Phi Beta Kappa Scholar Sarah Morris to speak April 16
April 4, 2007
Event Calendar Listing
Monday, April 16
Twilight Auditorium, located on College Street (Route 125)
Free and open to the public
Sarah Morris, a classicist and archaeologist in both the department of classics and the Cotsen Institute of Archaeology at UCLA, will deliver a lecture titled "Isaac and Iphigenia: Human Sacrifice in Antiquity" on Monday, April 16, at 4:30 p.m. in Twilight Hall, located on College Street (Route 125).
Morris taught at Yale University for eight years before joining the UCLA faculty in 1989. She was named the Steinmetz Professor of Classical Archaeology and Material Culture in 2001. Her teaching and research interests include early Greek literature (Homer, Hesiod, and Herodotus), Greek religion, prehistoric and early Greek archaeology, ceramics, Greek architecture and landscape studies, and Near Eastern influence on Greek art and culture. She has excavated in Israel, Turkey, and Greece, and is currently excavating an early Iron Age burial mound in Albania.

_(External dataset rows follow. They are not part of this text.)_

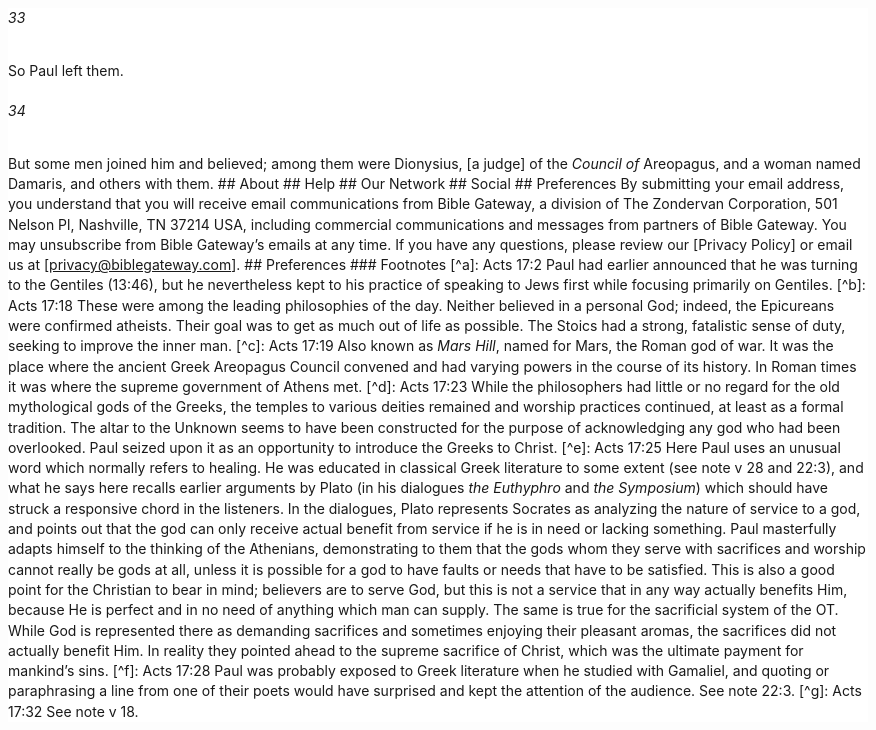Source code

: 













###### 33 







So Paul left them. 















###### 34 







But some men joined him and believed; among them were Dionysius, [a judge] of the _Council of_ Areopagus, and a woman named Damaris, and others with them. ## About ## Help ## Our Network ## Social ## Preferences By submitting your email address, you understand that you will receive email communications from Bible Gateway, a division of The Zondervan Corporation, 501 Nelson Pl, Nashville, TN 37214 USA, including commercial communications and messages from partners of Bible Gateway. You may unsubscribe from Bible Gateway&rsquo;s emails at any time. If you have any questions, please review our [Privacy Policy] or email us at [privacy@biblegateway.com]. ## Preferences ### Footnotes [^a]: Acts 17:2 Paul had earlier announced that he was turning to the Gentiles (13:46), but he nevertheless kept to his practice of speaking to Jews first while focusing primarily on Gentiles. [^b]: Acts 17:18 These were among the leading philosophies of the day. Neither believed in a personal God; indeed, the Epicureans were confirmed atheists. Their goal was to get as much out of life as possible. The Stoics had a strong, fatalistic sense of duty, seeking to improve the inner man. [^c]: Acts 17:19 Also known as _Mars Hill_, named for Mars, the Roman god of war. It was the place where the ancient Greek Areopagus Council convened and had varying powers in the course of its history. In Roman times it was where the supreme government of Athens met. [^d]: Acts 17:23 While the philosophers had little or no regard for the old mythological gods of the Greeks, the temples to various deities remained and worship practices continued, at least as a formal tradition. The altar to the Unknown seems to have been constructed for the purpose of acknowledging any god who had been overlooked. Paul seized upon it as an opportunity to introduce the Greeks to Christ. [^e]: Acts 17:25 Here Paul uses an unusual word which normally refers to healing. He was educated in classical Greek literature to some extent (see note v 28 and 22:3), and what he says here recalls earlier arguments by Plato (in his dialogues _the Euthyphro_ and _the Symposium_) which should have struck a responsive chord in the listeners. In the dialogues, Plato represents Socrates as analyzing the nature of service to a god, and points out that the god can only receive actual benefit from service if he is in need or lacking something. Paul masterfully adapts himself to the thinking of the Athenians, demonstrating to them that the gods whom they serve with sacrifices and worship cannot really be gods at all, unless it is possible for a god to have faults or needs that have to be satisfied. This is also a good point for the Christian to bear in mind; believers are to serve God, but this is not a service that in any way actually benefits Him, because He is perfect and in no need of anything which man can supply. The same is true for the sacrificial system of the OT. While God is represented there as demanding sacrifices and sometimes enjoying their pleasant aromas, the sacrifices did not actually benefit Him. In reality they pointed ahead to the supreme sacrifice of Christ, which was the ultimate payment for mankind’s sins. [^f]: Acts 17:28 Paul was probably exposed to Greek literature when he studied with Gamaliel, and quoting or paraphrasing a line from one of their poets would have surprised and kept the attention of the audience. See note 22:3. [^g]: Acts 17:32 See note v 18.
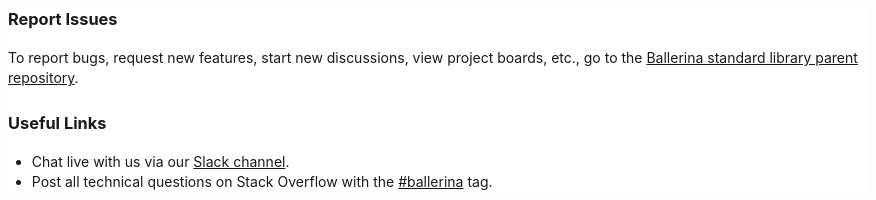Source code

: ### Report Issues

To report bugs, request new features, start new discussions, view project boards, etc., go to the <a target="_blank" href="https://github.com/ballerina-platform/ballerina-standard-library">Ballerina standard library parent repository</a>.

### Useful Links

- Chat live with us via our <a target="_blank" href="https://ballerina.io/community/slack/">Slack channel</a>.
- Post all technical questions on Stack Overflow with the <a target="_blank" href="https://stackoverflow.com/questions/tagged/ballerina">#ballerina</a> tag.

She is the author of "Daidalos and the Origins of Greek Art," winner of the Wiseman Book Award from the Archaeological Institute of America in 1993. She has co-edited a volume of essays titled "The Ages of Homer" on the archaeological, literary and artistic background of and responses to Greek epic poetry, and has published several articles on the archaeology of ancient Greek slavery.
For her lecture at Middlebury, Morris will discuss the images and stories of human sacrifice that abound in classical art and mythology, primarily tales of parents forced to offer the lives of their own children in extreme situations or under divine compulsion. She will share visual, historical, and archaeological evidence for the offering of human victims in Greek, Roman and Punic cultures, compare them to examples of human sacrifice recorded in other world cultures, and consider the survival of such notions in major world religions, including Judaism and Christianity.